What is needed -> Up to and including the line that contains "Physiotherapist", reproduce every line exactly, beginning with the first line below.

Records from a dataset ->

------

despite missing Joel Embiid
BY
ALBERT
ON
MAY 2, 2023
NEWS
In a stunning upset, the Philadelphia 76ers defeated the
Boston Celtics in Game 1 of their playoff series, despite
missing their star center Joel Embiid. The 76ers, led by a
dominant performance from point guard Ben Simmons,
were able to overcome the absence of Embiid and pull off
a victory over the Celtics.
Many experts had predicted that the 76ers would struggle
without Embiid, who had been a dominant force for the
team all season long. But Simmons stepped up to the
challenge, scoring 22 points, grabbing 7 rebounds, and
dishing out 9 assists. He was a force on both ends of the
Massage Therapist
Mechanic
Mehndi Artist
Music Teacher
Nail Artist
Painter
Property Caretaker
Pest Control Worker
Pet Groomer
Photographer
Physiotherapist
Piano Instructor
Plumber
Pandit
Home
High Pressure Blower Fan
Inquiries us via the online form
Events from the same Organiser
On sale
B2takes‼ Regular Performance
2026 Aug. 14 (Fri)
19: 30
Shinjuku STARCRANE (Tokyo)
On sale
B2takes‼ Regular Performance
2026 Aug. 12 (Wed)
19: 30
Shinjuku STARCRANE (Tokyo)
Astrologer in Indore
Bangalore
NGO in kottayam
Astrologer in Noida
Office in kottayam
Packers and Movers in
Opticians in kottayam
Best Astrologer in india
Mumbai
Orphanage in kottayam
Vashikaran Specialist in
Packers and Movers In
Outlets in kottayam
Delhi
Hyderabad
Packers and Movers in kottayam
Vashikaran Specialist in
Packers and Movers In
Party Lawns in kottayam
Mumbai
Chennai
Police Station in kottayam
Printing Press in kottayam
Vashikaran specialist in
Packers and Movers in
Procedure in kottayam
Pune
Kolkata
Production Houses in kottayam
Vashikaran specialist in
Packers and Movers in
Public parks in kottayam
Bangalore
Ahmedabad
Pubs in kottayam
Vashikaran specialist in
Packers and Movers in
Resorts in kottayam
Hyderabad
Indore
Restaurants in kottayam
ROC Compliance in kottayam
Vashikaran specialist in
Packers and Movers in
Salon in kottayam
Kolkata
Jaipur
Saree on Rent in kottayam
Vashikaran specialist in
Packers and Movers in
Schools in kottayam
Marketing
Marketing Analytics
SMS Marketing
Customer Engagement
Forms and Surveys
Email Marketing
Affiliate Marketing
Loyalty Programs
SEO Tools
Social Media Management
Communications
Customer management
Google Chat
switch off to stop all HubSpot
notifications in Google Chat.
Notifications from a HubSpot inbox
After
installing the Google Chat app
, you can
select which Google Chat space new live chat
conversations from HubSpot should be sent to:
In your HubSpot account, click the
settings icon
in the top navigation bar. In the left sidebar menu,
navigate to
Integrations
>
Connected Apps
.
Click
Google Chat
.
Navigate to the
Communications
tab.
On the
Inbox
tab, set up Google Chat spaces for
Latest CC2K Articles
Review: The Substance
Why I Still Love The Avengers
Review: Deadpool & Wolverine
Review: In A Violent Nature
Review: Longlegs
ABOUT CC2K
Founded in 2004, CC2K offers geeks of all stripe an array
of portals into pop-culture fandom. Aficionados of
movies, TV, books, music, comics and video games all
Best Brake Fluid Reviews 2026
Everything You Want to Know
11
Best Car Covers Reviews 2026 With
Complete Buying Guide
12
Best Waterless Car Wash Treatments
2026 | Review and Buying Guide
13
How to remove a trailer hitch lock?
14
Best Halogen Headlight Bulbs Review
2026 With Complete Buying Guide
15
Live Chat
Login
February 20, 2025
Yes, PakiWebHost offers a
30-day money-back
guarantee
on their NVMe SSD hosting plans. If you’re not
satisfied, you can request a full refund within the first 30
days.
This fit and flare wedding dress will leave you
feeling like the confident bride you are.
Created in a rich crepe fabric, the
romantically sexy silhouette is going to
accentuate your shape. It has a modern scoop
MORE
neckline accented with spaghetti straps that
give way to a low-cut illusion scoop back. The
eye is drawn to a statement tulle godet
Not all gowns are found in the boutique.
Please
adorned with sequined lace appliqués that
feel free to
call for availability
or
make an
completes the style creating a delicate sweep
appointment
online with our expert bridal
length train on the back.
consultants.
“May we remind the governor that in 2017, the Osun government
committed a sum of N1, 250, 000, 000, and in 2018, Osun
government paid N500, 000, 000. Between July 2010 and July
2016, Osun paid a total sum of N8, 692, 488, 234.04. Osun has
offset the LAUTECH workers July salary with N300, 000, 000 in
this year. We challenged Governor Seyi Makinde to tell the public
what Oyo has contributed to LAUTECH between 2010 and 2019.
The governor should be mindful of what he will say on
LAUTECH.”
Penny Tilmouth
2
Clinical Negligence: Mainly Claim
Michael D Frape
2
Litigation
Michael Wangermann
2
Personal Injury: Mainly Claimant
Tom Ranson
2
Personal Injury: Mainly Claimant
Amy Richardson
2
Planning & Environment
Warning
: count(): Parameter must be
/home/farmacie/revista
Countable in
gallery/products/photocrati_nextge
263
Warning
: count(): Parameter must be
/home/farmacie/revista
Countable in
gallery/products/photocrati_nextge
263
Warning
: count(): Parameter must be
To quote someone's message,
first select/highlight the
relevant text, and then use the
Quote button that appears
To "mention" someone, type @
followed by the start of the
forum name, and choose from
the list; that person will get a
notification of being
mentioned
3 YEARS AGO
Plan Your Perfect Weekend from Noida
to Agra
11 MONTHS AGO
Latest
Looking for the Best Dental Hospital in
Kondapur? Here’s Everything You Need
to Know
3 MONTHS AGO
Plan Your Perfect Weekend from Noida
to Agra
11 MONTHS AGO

------

Answer to the problem ->
despite missing Joel Embiid
BY
ALBERT
ON
MAY 2, 2023
NEWS
In a stunning upset, the Philadelphia 76ers defeated the
Boston Celtics in Game 1 of their playoff series, despite
missing their star center Joel Embiid. The 76ers, led by a
dominant performance from point guard Ben Simmons,
were able to overcome the absence of Embiid and pull off
a victory over the Celtics.
Many experts had predicted that the 76ers would struggle
without Embiid, who had been a dominant force for the
team all season long. But Simmons stepped up to the
challenge, scoring 22 points, grabbing 7 rebounds, and
dishing out 9 assists. He was a force on both ends of the
Massage Therapist
Mechanic
Mehndi Artist
Music Teacher
Nail Artist
Painter
Property Caretaker
Pest Control Worker
Pet Groomer
Photographer
Physiotherapist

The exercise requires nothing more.